Right. My Dad was a decorated disabled WWII vet serving for the entire war 12/8/41 until almost a year after it ended. Mostly New Guinea & The Philippines.

I asked him if he ever killed anyone, and he told stories about running dispatches where "a jap sniper" would open up, and his crew would empty their Thompsons into the jungle while accelerating the jeep. Happened quite a few times. Now, he said he "mostly used a typewriter" but real combat vets wont talk about combat. So, is that firing into the jungle- counted "in combat actually did something useful"? Dad lived, the dispatch got thru, and who knows- maybe the sniper was killed. But the sniper stopped shooting. Technically, since my Dad was in HQ Pacific, he wasn't "front line"- that doesnt mean he wasnt "in combat".

Not too many men actually got to watch a foe die as a result of them pulling the trigger.

mlees
08-06-2015, 08:34 AM
No, I'm not asking about combat v. support troop ratios. The question is pretty straightforward. What percentage of U.S. WWII soldiers actually squeezed off a round* in the general direction of live enemy troops?

What about a destroyer dropping depth charges on a "contact"? (Contact may have been a school of fish, or a temperature gradient.)

california jobcase
08-06-2015, 10:00 AM
DrDeth, my dad also fought in the Philippines and New Guinea. He was drafted summer of '42, however. I asked him if he ever shot any enemies. He replied that he shot at a lot of them, but didn't know if he really got any or not. He was in a field artillery battallion.

kferr
08-06-2015, 10:37 AM
My dad took part in the invasions of Okinawa, Borneo, and at least one more I can't remember. He was shot AT a lot, by snipers and mortars, but was never able to shoot back. Being in underwater demolition the only weapon he was issued was his dive knife.

DrDeth
08-06-2015, 12:53 PM
DrDeth, my dad also fought in the Philippines and New Guinea. He was drafted summer of '42, however. I asked him if he ever shot any enemies. He replied that he shot at a lot of them, but didn't know if he really got any or not. He was in a field artillery battallion.

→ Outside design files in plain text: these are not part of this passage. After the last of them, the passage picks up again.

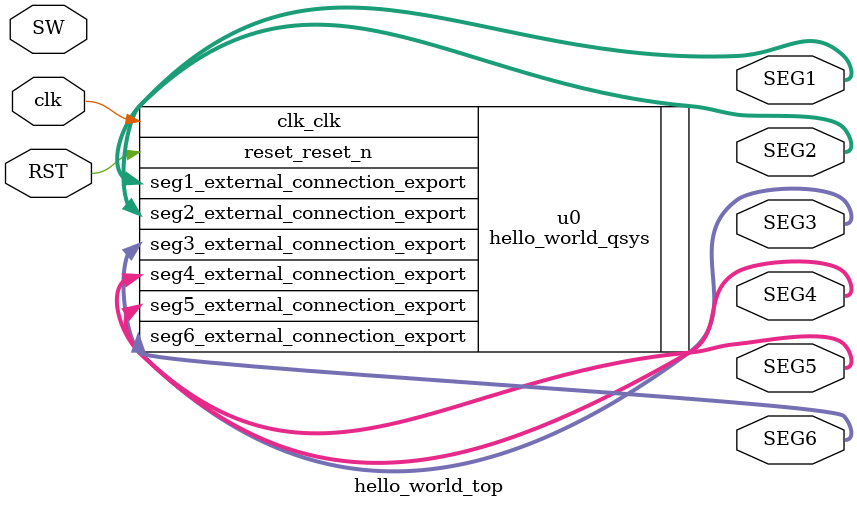
<source format=v>
`timescale 1 ps / 1ps

module hello_world_top
(
	input clk,
	input RST,
	input [1:0] SW,
	output [6:0] SEG1,
	output [6:0] SEG2,
	output [6:0] SEG3,
	output [6:0] SEG4,
	output [6:0] SEG5,
	output [6:0] SEG6
);

hello_world_qsys u0
(
	.clk_clk (clk),
	.reset_reset_n (RST),
	.seg1_external_connection_export(SEG1),
	.seg2_external_connection_export(SEG2),
	.seg3_external_connection_export(SEG3),
	.seg4_external_connection_export(SEG4),
	.seg5_external_connection_export(SEG5),
	.seg6_external_connection_export(SEG6)
);

endmodule
</source>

Sounds about right. Miserable places, right? Malaria? Dad got it, in the end it killed him (weakened his heart so he died while sick, but at the age of 75, not too bad).

california jobcase
08-06-2015, 02:20 PM
Dad's malaria may have saved him, as he spent two weeks off in the hospital tent being pumped full of anti-malarials. It still bothered him up into the sixties. He had a stroke at 79 and finally succumbed to its complications at 89.